Abbassato il sedile iniziavo già a stare comodo, anche se il volante era a distanza minima – ma fattibile – dalle mie cose-da-maschi.

Mo godevo il sedile molto comodo, guardavo la miriade di accessori fichissimi ma con la coda dell’occhio non potevo fare a meno di guardare il volante e chiedermi se mi avrebbe dato noia durante la guida. Fino a che non ho visto una leva sul lato, alla sua base.
“Ma si può regolare?”
“Certo!” ha risposto il venditore e con un abile gioco di polso – non pensare male – in un lampo ha tirato su il volante, concedendo alle mir cose-da-maschi ampio margine di salvezza ponendole all’esterno del grafico evirazione-casuale.
A quel punto si è iniziato a parlare di soldi, di carte da firmare e di opzioni per pagarla.
Si è iniziato a parlare di come mettermi in possesso della macchina che avevo scelto dovesse essere la mia. Fosse la mia.

Mia.

Sono contento, sono soddisfatto. Sono anche parecchio infastidito perché nello stesso giorno ho scoperto che la banca mi ha bloccato la possibilità di accedere al mio conto online perché devo firmare un modulo sull’anti-riciclaggio e poi perché non trovo la patente.
la patente è sicuramente nella focus, mi sarà caduta tirando fuori il portafogli quando mi sono fermato a prendermi cibarie varie Take Away dal Burger King. La banca invece mi ha fatto veramente rosicare.

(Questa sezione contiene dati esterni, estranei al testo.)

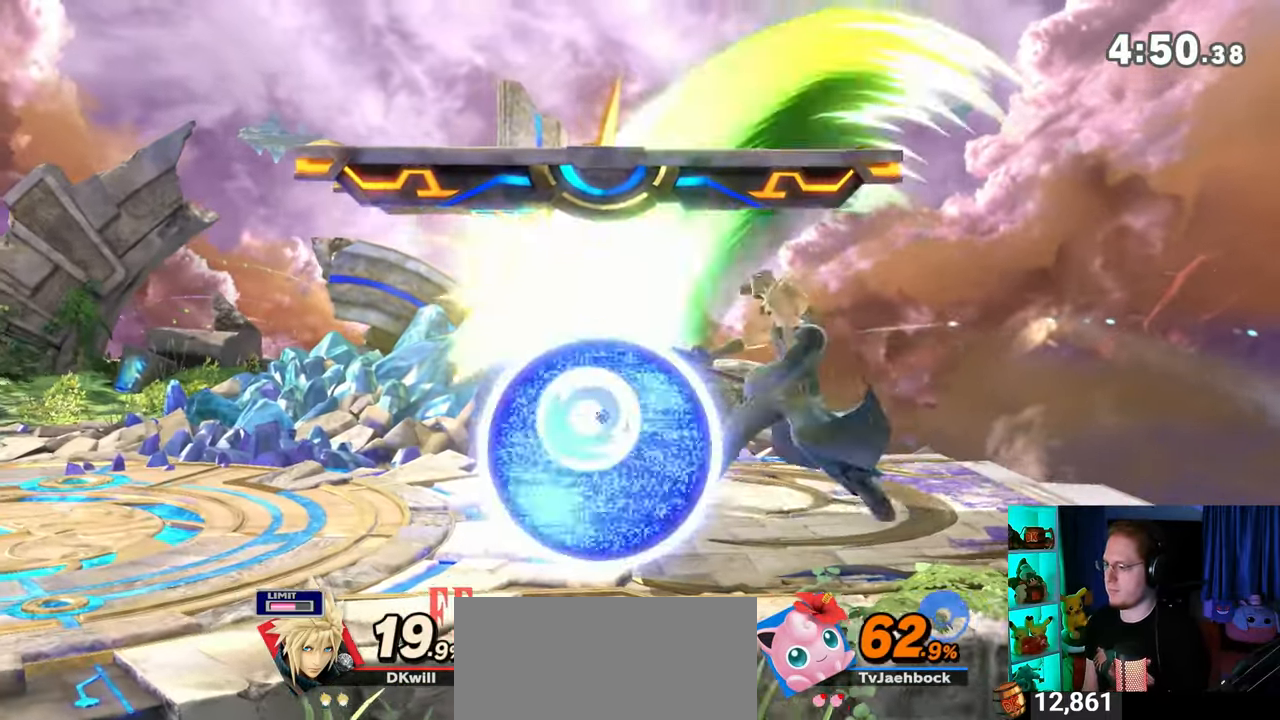
{"buttons": ["X"], "left_stick": "left", "right_stick": "center", "events": [[317, "left_stick", "center"], [450, "left_stick", "left"], [483, "X", "down"]]}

Anche volendo tralasciare il fatto che con 1.500 euro al mese di media è un tantino complicato riciclare cose ma impedirmi l’accesso ai miei – seppur pochi – soldi è stata l’ultima goccia.

Come ritiro la macchina andrò qui dietro casa all’agenzia di un’altra banca per aprire un conto e – dopo 20 anni – chiudere il mio conto alla banca Monte dei Paschi. 

 

Mi chiamo Simone. Scrivo male è allo stesso tempo il nome del sito ed una profonda verità. Potrei scrivere meglio? Certamente. Però sono fermamente convinto che - refusi a parte - lo scrivere di getto e senza pensarci troppo aiuti a far arrivare meglio il messaggio. Qualunque cosa questo voglia dire.